By Syndication Washington Post, Bloomberg · Oshrat Carmiel · BUSINESS
The median for properties that changed hands in the third quarter soared 40% from a year earlier to $1.2 million, the highest in more than 15 years of data-keeping, appraiser Miller Samuel Inc. and brokerage Douglas Elliman Real Estate said in a report Thursday. Sales jumped 51%, the biggest annual increase since 2014.
The Long Island resort towns, a popular summer address for New York City's executive set, have drawn residents looking to settle in through the winter. With many schools still online and Manhattan offices mostly empty, some city-dwellers are making their escape more permanent.

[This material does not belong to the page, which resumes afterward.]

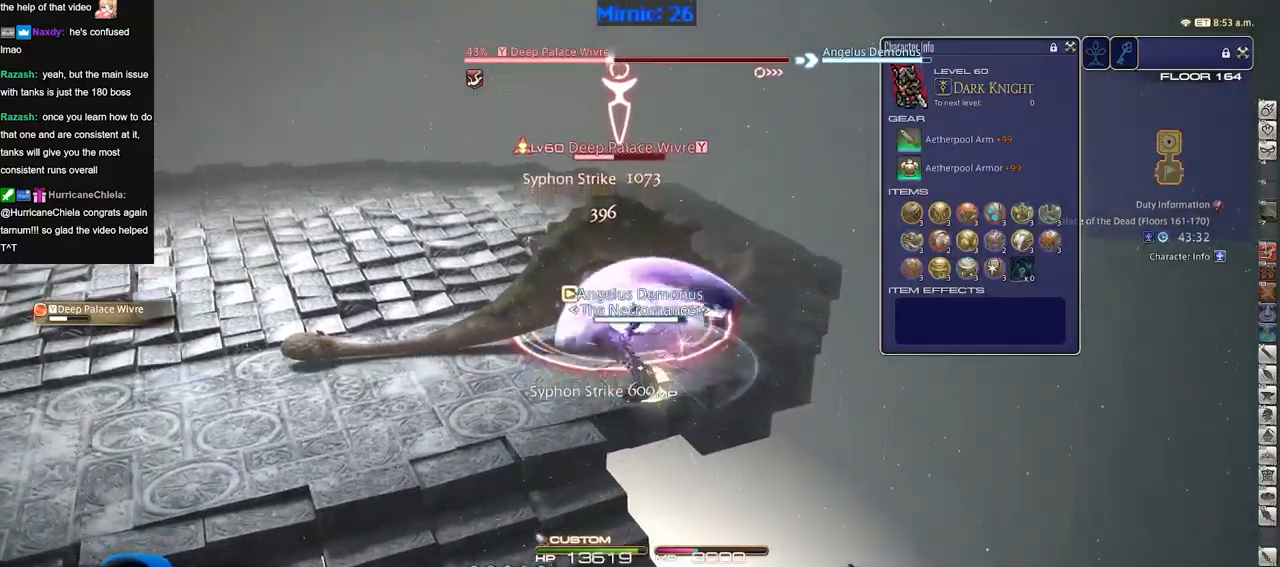
{"keys": [], "events": [[133, "alt_r", "down"], [317, "alt_r", "up"]]}
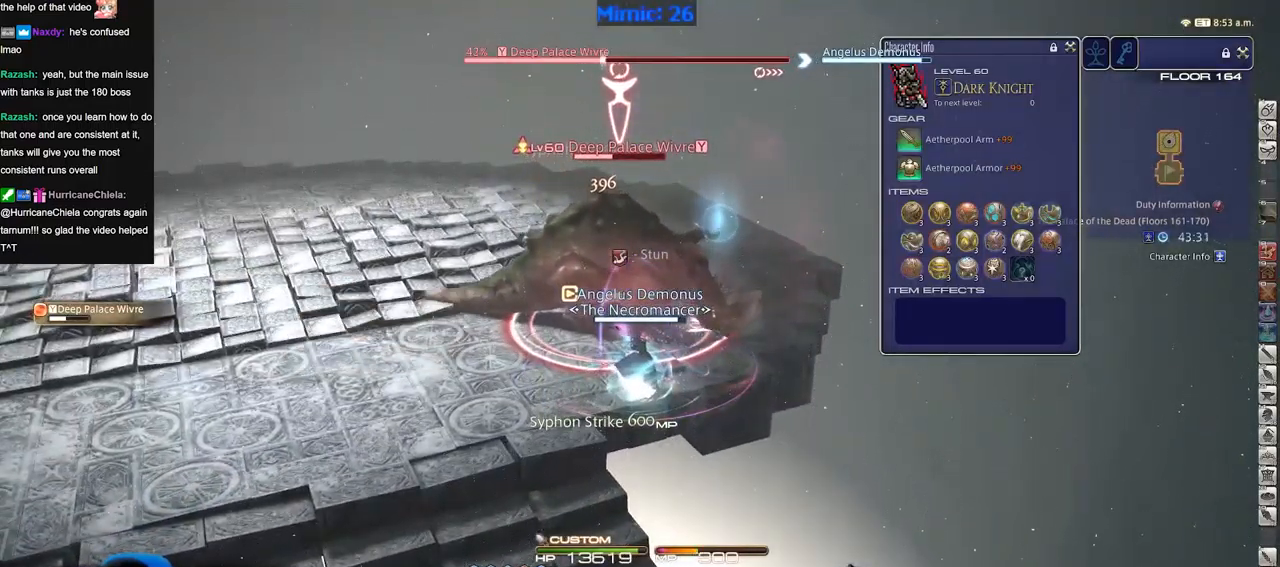
{"keys": [], "events": [[434, "p", "down"], [484, "p", "up"]]}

"At least for now, this is going to be their primary residence," said Todd Bourgard, who oversees sales in the Hamptons for Douglas Elliman. "They realized they can work from home, and they're doing it."
With all that buyer competition, bidding wars became more common. In the third quarter, 15% of purchases were completed above the asking price, the largest share in data going back to 2016, said Jonathan Miller, president of Miller Samuel.
Sales jumped in every Hamptons neighborhood east of the Shinnecock Canal, according to a report by brokerage Corcoran Group. In Southampton Village, there were 34 home sales, up 89% from last year. In the Bridgehampton and Sagaponack areas, deals rose 80% to 36.
The combined dollar value of all Hamptons home sales doubled from a year earlier to $973 million, brokerage Brown Harris Stevens said in its own report.
"At one point, everyone out here wanted to have a second home," Bourgard said. "Now their feeling is they need to have a second home."